OBJECTIVES: To evaluate the effectiveness of inotuzumab ozogamicin for the treatment of relapsed or refractory CD22-positive B cell precursor acute lymphoblastic leukaemia (ALL) with no previous allogeneic hematopoietic stem cell transplantation (HSCT) in Portugal.

METHODS: The effectiveness analysis of inotuzumab ozogamicin compared to standard of care (SoC) was based on a state transition Markov model populated with INO-VATE ALL trial data. The model reflects the clinical pathway for patients with relapsed or refractory ALL, being progression-free survival and overall survival dependent on the achievement of complete response (with or without incomplete count recovery) and subsequent possibility of hematopoietic stem cell transplantation (HSCT). Survival of patients with no relapse post-HSTC for 5 years was based on the literature. Pre-progression and veno-occlusive liver disease utilities were based on EQ-5D-3L results from INO-VATE ALL trial. Post-progression and post-HSCT utilities were based on the literature. Age-specific utility adjustments were made according to the Portuguese general population tariffs. One-way and probabilistic sensitivity analyses were used to assess uncertainty.

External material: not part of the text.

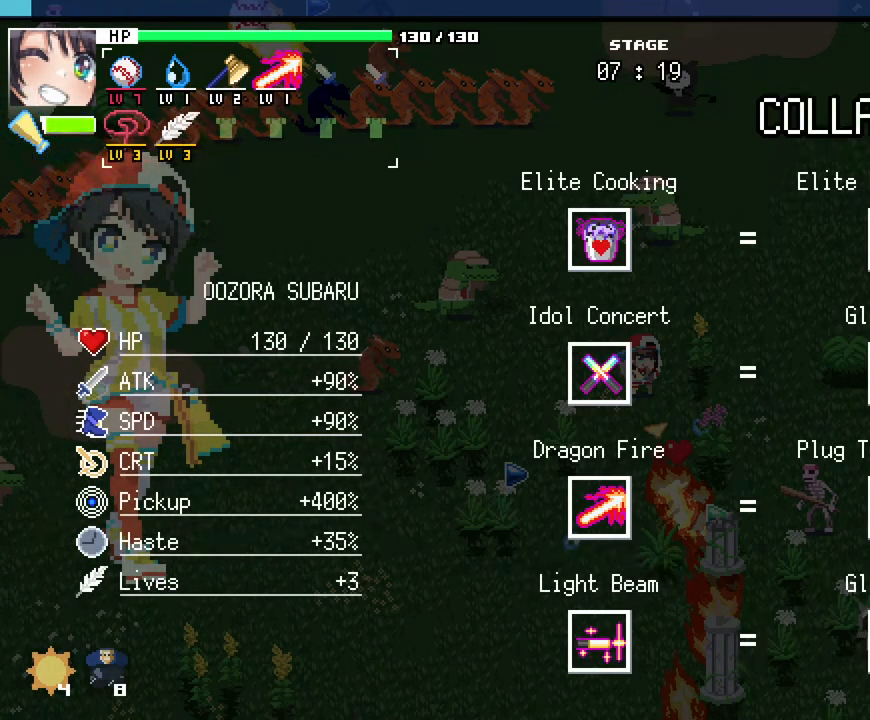
{"keys": [], "mouse": [], "events": []}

RESULTS: Compared to SoC, inotuzumab ozogamicin resulted on an average of 3.91 added life years (LY) and 2.89 quality adjusted life years (QALY). Most gains of inotuzumab ozogamicin (98%) are due to the incremental LY on post-HSCT survival. Deterministic sensitivity analyses show that results are robust to most scenarios but sensitive to the parametric extrapolation of post-SCT survival.

CONCLUSIONS: Inotuzumab ozogamicin for the treatment of relapsed or refractory CD22-positive B cell precursor ALL with no previous allotransplantation allows a relevant health gains, when compared to SoC, in the Portuguese setting. Most gains are due to patients undergoing HSCT after achieving complete response with inotuzumab ozogamicin.